Extracted page text data —

BEGIN

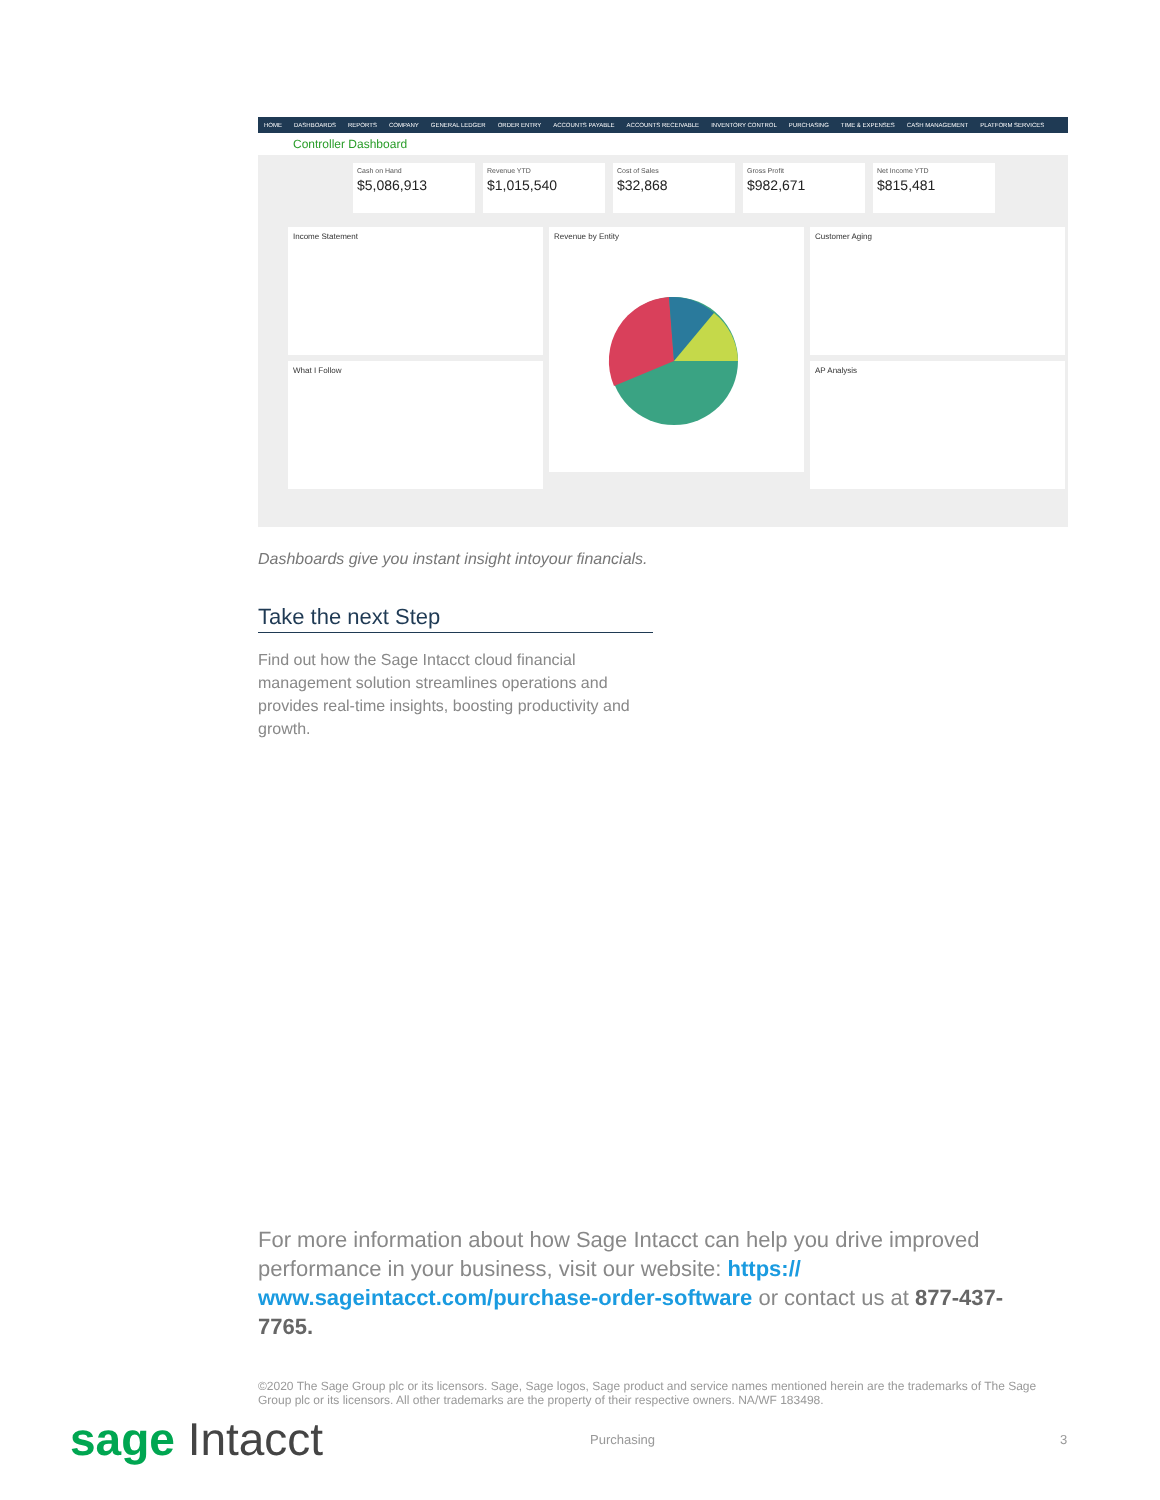HOME DASHBOARDS REPORTS COMPANY GENERAL LEDGER ORDER ENTRY ACCOUNTS PAYABLE ACCOUNTS RECEIVABLE INVENTORY CONTROL PURCHASING TIME & EXPENSES CASH MANAGEMENT PLATFORM SERVICES
Controller Dashboard
Cash on Hand
$5,086,913
Revenue YTD
$1,015,540
Cost of Sales
$32,868
Gross Profit
$982,671
Net Income YTD
$815,481
Income Statement
Revenue by Entity
Customer Aging
What I Follow
AP Analysis
Dashboards give you instant insight intoyour financials.
Take the next Step
Find out how the Sage Intacct cloud financial management solution streamlines operations and provides real-time insights, boosting productivity and growth.
For more information about how Sage Intacct can help you drive improved performance in your business, visit our website: https://
www.sageintacct.com/purchase-order-software or contact us at 877-437-7765.
©2020 The Sage Group plc or its licensors. Sage, Sage logos, Sage product and service names mentioned herein are the trademarks of The Sage Group plc or its licensors. All other trademarks are the property of their respective owners. NA/WF 183498.
sage Intacct
Purchasing 3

END

YOUR OBJECTIVE — Once the pictures are set aside, repeat each entry exactly as it stands.

ANSWER SECTION —
HOME DASHBOARDS REPORTS COMPANY GENERAL LEDGER ORDER ENTRY ACCOUNTS PAYABLE ACCOUNTS RECEIVABLE INVENTORY CONTROL PURCHASING TIME & EXPENSES CASH MANAGEMENT PLATFORM SERVICES
Controller Dashboard
Cash on Hand
$5,086,913
Revenue YTD
$1,015,540
Cost of Sales
$32,868
Gross Profit
$982,671
Net Income YTD
$815,481
Income Statement
Revenue by Entity
Customer Aging
What I Follow
AP Analysis
Dashboards give you instant insight intoyour financials.
Take the next Step
Find out how the Sage Intacct cloud financial management solution streamlines operations and provides real-time insights, boosting productivity and growth.
For more information about how Sage Intacct can help you drive improved performance in your business, visit our website: https://
www.sageintacct.com/purchase-order-software or contact us at 877-437-7765.
©2020 The Sage Group plc or its licensors. Sage, Sage logos, Sage product and service names mentioned herein are the trademarks of The Sage Group plc or its licensors. All other trademarks are the property of their respective owners. NA/WF 183498.
sage Intacct
Purchasing 3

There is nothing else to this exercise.